** START OF READING PASSAGE **

Nevertheless, I contend that we should at least contemplate the possibility that Rove & co are smart men and that some or all of what they have accomplished was actually their intention, all along.

So far I agree with the person linked above. But I don't think she goes anywhere near far enough.

Yes, the coming disruptions in western economies drive SOME Bushco policies. The attempt to privatize Social Security would have provided a hundred million new sheep in the stock market who at worst (best?) could have been fleeced and at MINIMUM would have driven up existing stock prices and let today's elites unload dog stocks that will be trashed by oil depletion and climate change.

Still, it just doesn't wash. How does it help the survival of rich Americans to do all the OTHER things accomplished by Rove & co? Demolishing US military readiness? Destroying our national cohesion and political discourse? Driving away all of our allies and deliberately ruining our role of assumed leadership of the West? Torching our science and smashing the US civil service and officer corps? None of these actions fit the person's scenario, because she assumes the goal includes SOME degree of benefit for the American Republic, at some level.

No, if the rich elites knew -- could open their eyes to -- how deeply their personal safety has been undermined by the very same coterie they helped to empower. But they cannot. Because they -- the backers and supporters -- genuinely ARE too stupid to see the hand of fate in front of their faces.

Ah, human nature.

Stefan Jones said...

Screw the lifeboat scenario.

A reasonable prosperous lifestyle can be based on renewable energy and sustainable industries.

It will probably mean giving up ego-stoking bullshit practices like driving to work alone in a gigantic S.U.V., and living in a sloppily built McMansion kept at arctic temperatures during the summer, and importing fresh fruit from half-way across the globe.

It will mean being smart and shrewd and foresighted rather than arrogant and thoughtless.

The ideas are out there. Guys like Stewart Brand were thinking about this stuff going on fourty years ago. We just need to get the bastards who have a vested interest in keeping us fat, stupid, and smug out of power.

Carl said...

Regarding Peak Oil, some solutions:
An Alcoholic Energy Solution

I Want my Batmobile!


Power (Plants) to The People

Zech said...

I think people are too quick to judge SUV-buyers as stroking their ego's. If I were to buy one, it would be because I live in Idaho and I don't like getting stuck in snow. Sure, snow tires can help an economy car get along, but there's no comparison between that and an SUV with 4-wheel drive and snowtires. Not only will the latter stay out of trouble, it will be able to pull other people out.

I carpool with my tiny toyota tercel down to Idaho Falls every winter, and every time I go through Lookout Pass and Fourth of July Pass I wish I was driving something else.

As for importing fruit? I'm poor. I buy bananas at $0.42/lb because they're affordable. I'm not willing to give up fruit in my diet, and I'm not willing to pay three or four times as much for the locally grown stuff in the Co-op. Those imported bananas let me be happy on my $10-a-week food budget.

But I agree with you about using reasonable temperature settings for AC and heating. I don't have AC, and my heater is set for 60 F

Tony Fisk said...

** END OF READING PASSAGE **

*REQUIRED ACTIONS*.
1) Name each commenter in the comment thread whose name comes right before the word "said".
2) Retype the stretch of the comment thread from "A reasonable prosperous" through "Want my Batmobile!", keeping every word and punctuation mark unchanged.

** START OF DATASET EXTRACT **

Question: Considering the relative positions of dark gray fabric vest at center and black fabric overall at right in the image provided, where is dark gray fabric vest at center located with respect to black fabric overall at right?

** END OF DATASET EXTRACT **

*ANSWERS FOR THE TASKS*.
1)
Stefan Jones
Carl
Zech
Tony Fisk

2)
A reasonable prosperous lifestyle can be based on renewable energy and sustainable industries.

It will probably mean giving up ego-stoking bullshit practices like driving to work alone in a gigantic S.U.V., and living in a sloppily built McMansion kept at arctic temperatures during the summer, and importing fresh fruit from half-way across the globe.

It will mean being smart and shrewd and foresighted rather than arrogant and thoughtless.

The ideas are out there. Guys like Stewart Brand were thinking about this stuff going on fourty years ago. We just need to get the bastards who have a vested interest in keeping us fat, stupid, and smug out of power.

Carl said...

Regarding Peak Oil, some solutions:
An Alcoholic Energy Solution

I Want my Batmobile!